Investing.com-- Oil prices settled lower Wednesday, adding to bruising losses over the past week as the prospect of a less severe escalation in the Middle East and weak demand weighed.
At 14:30 ET (18:30 GMT), Brent oil futures fell 0.04% to $74.22 a barrel, while West Texas Intermediate crude futures fell 0.3% to $70.39 a barrel.
Middle East fears ease after Israel report
Prices plummeted more than 4% in the prior session after fears of a severe escalation in the Middle East conflict eased following a Washington Post (NYSE:POST) report said Israeli Prime Minister Benjamin Netanyahu assured U.S. officials that the country would not attack Iran’s oil and nuclear sites.
Markets have been watching for Israel’s retaliation over an early-October missile strike by Iran, as hostilities between Israel and Iran-backed forces showed little signs of easing.
Fears of all-out war in the region had been a major boost to oil prices, as traders priced in a greater risk premium on the prospect of Middle East supply disruptions.
IEA, OPEC warnings dent oil outlook
Oil markets were also grappling with warnings on increased supply and lower demand from two major industry groups this week.
The International Energy Agency said in a monthly report on Tuesday that it expects oil markets to see a supply glut in 2025, and that it stood ready to plug any potential supply disruptions from the Middle East.
The agency also slightly trimmed its 2024 demand growth forecast, citing weakness in top importer China.
The cut came just a day after the Organization of Petroleum Exporting Countries cut its demand growth forecast for 2024 and 2025, citing concerns over worsening demand in China.
China have announced a slew of stimulus measures in recent weeks. But investors were still underwhelmed by a lack of details on the timing and scale of the planned measures.
Weak economic readings from the country also dented sentiment.
OPEC faces a dilemma - Bernstein
Global oil demand remains in the doldrums, according to Bernstein, creating a dilemma for OPEC given the looming surplus in crude supply next year.

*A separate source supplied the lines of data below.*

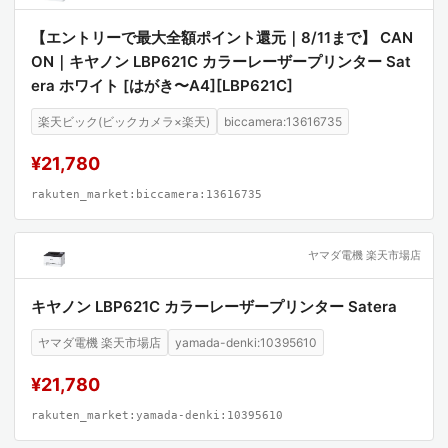
【エントリーで最大全額ポイント還元｜8/11まで】 CAN
ON｜キヤノン LBP621C カラーレーザープリンター Sat
era ホワイト [はがき〜A4][LBP621C]
楽天ビック(ビックカメラ×楽天)
biccamera:13616735
¥21,780
rakuten_market:biccamera:13616735
ヤマダ電機 楽天市場店
キヤノン LBP621C カラーレーザープリンター Satera
ヤマダ電機 楽天市場店
yamada-denki:10395610
¥21,780
rakuten_market:yamada-denki:10395610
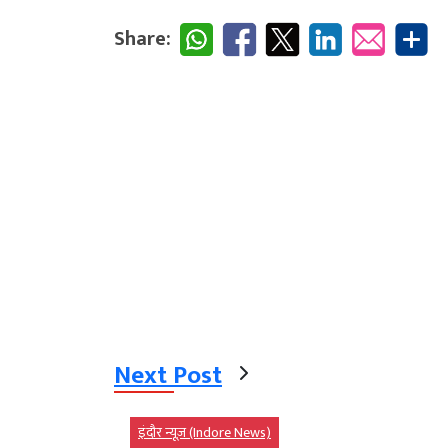
Share:
Next Post
इंदौर न्यूज़ (Indore News)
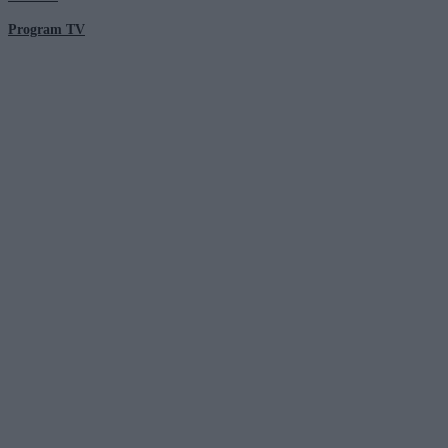
Program TV
© 2026 Kanał Zero Spółka Akcyjna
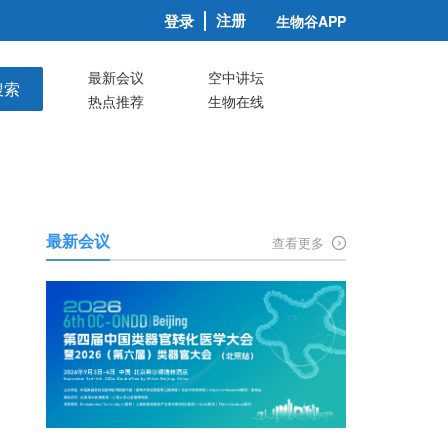
注册
登录
生物谷APP
最新会议
空中讲坛
搜索
热点推荐
生物在线
最新会议
查看更多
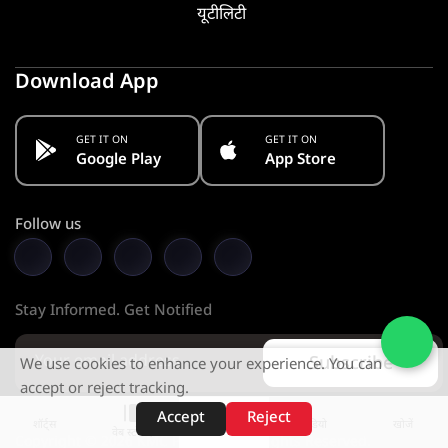
यूटीलिटी
Download App
GET IT ON
GET IT ON
Google Play
App Store
Follow us
Stay Informed. Get Notified
Subscribe
We use cookies to enhance your experience. You can
accept or reject tracking.
Accept
Reject
शॉर्ट्स
होम
वीडियो
खोजें
वेब स्टोरीज़
Copyright © 2026 KMC PVT. LTD. All Rights Reserved.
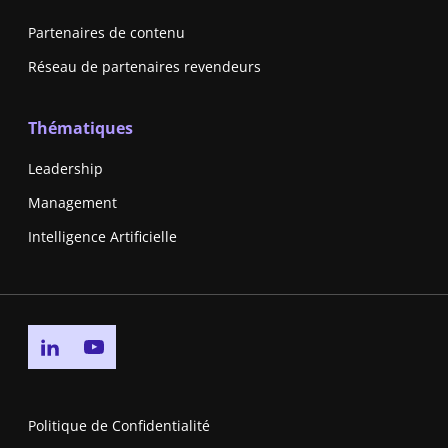
Partenaires de contenu
Réseau de partenaires revendeurs
Thématiques
Leadership
Management
Intelligence Artificielle
Go to linkedin page
Go to youtube page
Politique de Confidentialité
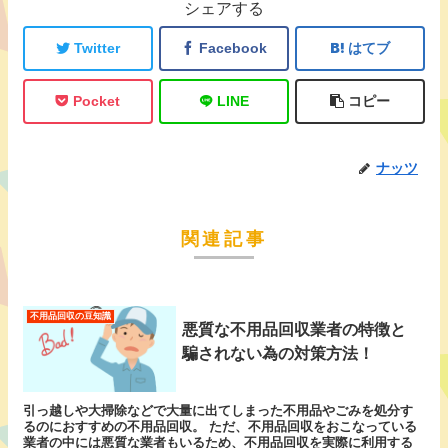
シェアする
Twitter
Facebook
はてブ
Pocket
LINE
コピー
ナッツ
関連記事
不用品回収の豆知識
悪質な不用品回収業者の特徴と
騙されない為の対策方法！
引っ越しや大掃除などで大量に出てしまった不用品やごみを処分す
るのにおすすめの不用品回収。 ただ、不用品回収をおこなっている
業者の中には悪質な業者もいるため、不用品回収を実際に利用する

“Heading into 2025, we remain concerned about the looming surplus in crude supply next year which would reduce the call on OPEC by 0.9 million bbls/day,” said analysts at Bernstein, in a note dated Oct. 16.
“OPEC’s dilemma is that to support current prices, they probably need to cut. But with spare capacity already at elevated levels, this is far from what OPEC would like to do," said analysts at Bernstein, in a note dated Oct. 16.
More recently, the OPEC members have been talking about unwinding cuts, although this could be an attempt to maintain discipline among OPEC members, Bernstein said.
At this stage any increase in OPEC output towards the end of the year looks unlikely, but this is probably the biggest thing to worry about in the near term for oil investors.
“While the setup on fundamentals does not look positive for Brent, geopolitics remains the key upside risk which cannot be completely discounted given the geopolitical risks,” Bernstein added.